Tout cela est clair, sur un plan théorique du moins. Le hic : les « personnalités pathologiques » n’ont en général pas l’étiquette « personnalité pathologique » collée sur le front. Certaines pathologies sont discrètes, se confondent presque parfaitement avec une bonne petite névrose « ordinaire ».

…mais le coach devrait être formé à l’approche psychothérapeutique

 Qui pourrait reprocher à un coach, même très compétent, de ne pas avoir repéré la psychose qui se cachait sous l’apparence de normalité de son client ou de sa cliente ? S’il n’a jamais été confronté à ce genre de cas, s’il n’a pas dû se farcir une « bible » de psychopathologie au cours de sa formation, s’il n’a pas dû faire un stage au sein d’un établissement accueillant des patients atteints de psychose, border line ou dépressifs, s’il n’a jamais participé à groupes de partage de pratiques, s’il n’a pas évolué sous la férule d’un psychiatre ou d’un psychologue clinicien pour faire ses armes, comment diable pourrait-il être sûr de ne pas s’embarquer dans une aventure qui pourrait s’avérer fort nuisible pour son client ? Comment espérer qu’il réagisse de manière adéquate si son client ou sa cliente « décompense » en pleine séance de coaching un peu trop « remuante » ?

Et, même si l’on sort de ces situations extrêmes, comment fera le coach pour repérer les résistances du coaché, les manifestations de transfert et de contre-transfert, s’il n’a pas été formé à ces notions, ingrédients pourtant essentiels à un accompagnement professionnel de la personne ? Pour démêler les émotions et les pensées que provoquent en lui les dires de son client, comment fera-t-il s’il n’a pas entrepris un long et exigeant travail sur soi, travail inhérent à la pratique de la psychothérapie, et que l’on n’aborde que très superficiellement et très rapidement dans les écoles de coaching ?

Si le coach n’est pas formé aux notions de transfert et de contre-transfert, comment fera-t-il pour en repérer les manifestations chez le coaché?

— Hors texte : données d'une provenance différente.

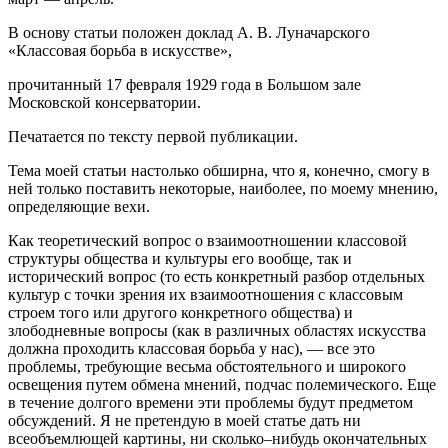
В основу статьи положен доклад А. В. Луначарского
«Классовая борьба в искусстве»,
прочитанный 17 февраля 1929 года в Большом зале
Московской консерватории.
Печатается по тексту первой публикации.
Тема моей статьи настолько обширна, что я, конечно, смогу в
ней только поставить некоторые, наиболее, по моему мнению,
определяющие вехи.
Как теоретический вопрос о взаимоотношении классовой
структуры общества и культуры его вообще, так и
исторический вопрос (то есть конкретный разбор отдельных
культур с точки зрения их взаимоотношения с классовым
строем того или другого конкретного общества) и
злободневные вопросы (как в различных областях искусства
должна проходить классовая борьба у нас), — все это
проблемы, требующие весьма обстоятельного и широкого
освещения путем обмена мнений, подчас полемического. Еще
в течение долгого времени эти проблемы будут предметом
обсуждений. Я не претендую в моей статье дать ни
всеобъемлющей картины, ни сколько–нибудь окончательных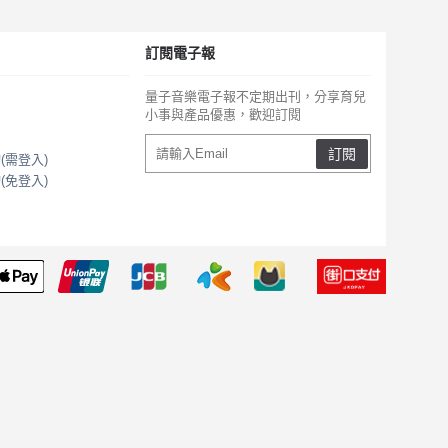
訂閱電子報
量子音樂電子報不定期出刊，分享育兒
小事與產品優惠，歡迎訂閱
訂閱
(需登入)
(免登入)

« Le coaching se focalise sur la vie professionnelle »: cette affirmation fait sourire n’importe quel coach un peu aguerri. L’être humain n’est pas constitué de strates parfaitement indépendantes, le privé d’une part ; le professionnel, de l’autre. Les deux s’entremêlent, dansent et virevoltent dans un mouvement comparable à celui qui unit le présent et le passé. Quant au fait de s’intéresser exclusivement au comment (et donc au futur,) et non pas au passé (et donc aux causes de la répétition d’éventuels échecs ou difficultés), ce serait comme d’administrer un médicament à chaque fois que quelqu’un s’enrhume, sans se préoccuper de savoir s’il vit dans un lieu à l’abri des courants d’air…

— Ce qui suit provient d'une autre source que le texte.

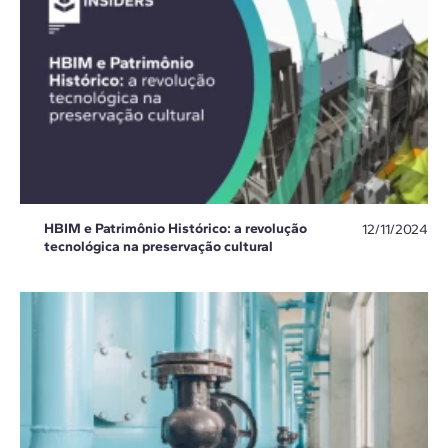
HBIM e Patrimônio Histórico: a revolução
12/11/2024
tecnológica na preservação cultural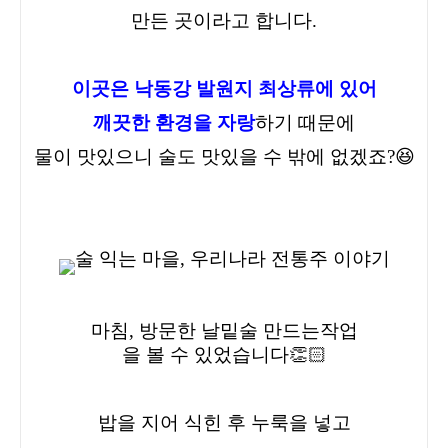
만든 곳이라고 합니다.
이곳은 낙동강 발원지 최상류에 있어
깨끗한 환경을 자랑
하기 때문에
물이 맛있으니 술도 맛있을 수 밖에 없겠죠?😆
마침, 방문한 날
밑술 만드는
작업
을 볼 수 있었습니다👏🏻
밥을 지어 식힌 후 누룩을 넣고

J’aurais donc tendance à partager l’opinion de S. Berglas, psychiatre et chercheur à l’école de management de l’UCLA (1). Il s’insurge contre les pratiques « bricolées » des coachs qui ne possèdent pas une formation psychosociale solide, et qui vendent des solutions simples pour des résultats rapides, en ignorant les éventuels problèmes ou enjeux psychologiques sous-jacents. Selon lui, l’expertise psychologique est un pré-requis absolu au métier de coach…

(1) Berglas S., The very real dangers of executive coaching, in Harvard Business Review, juin 2002.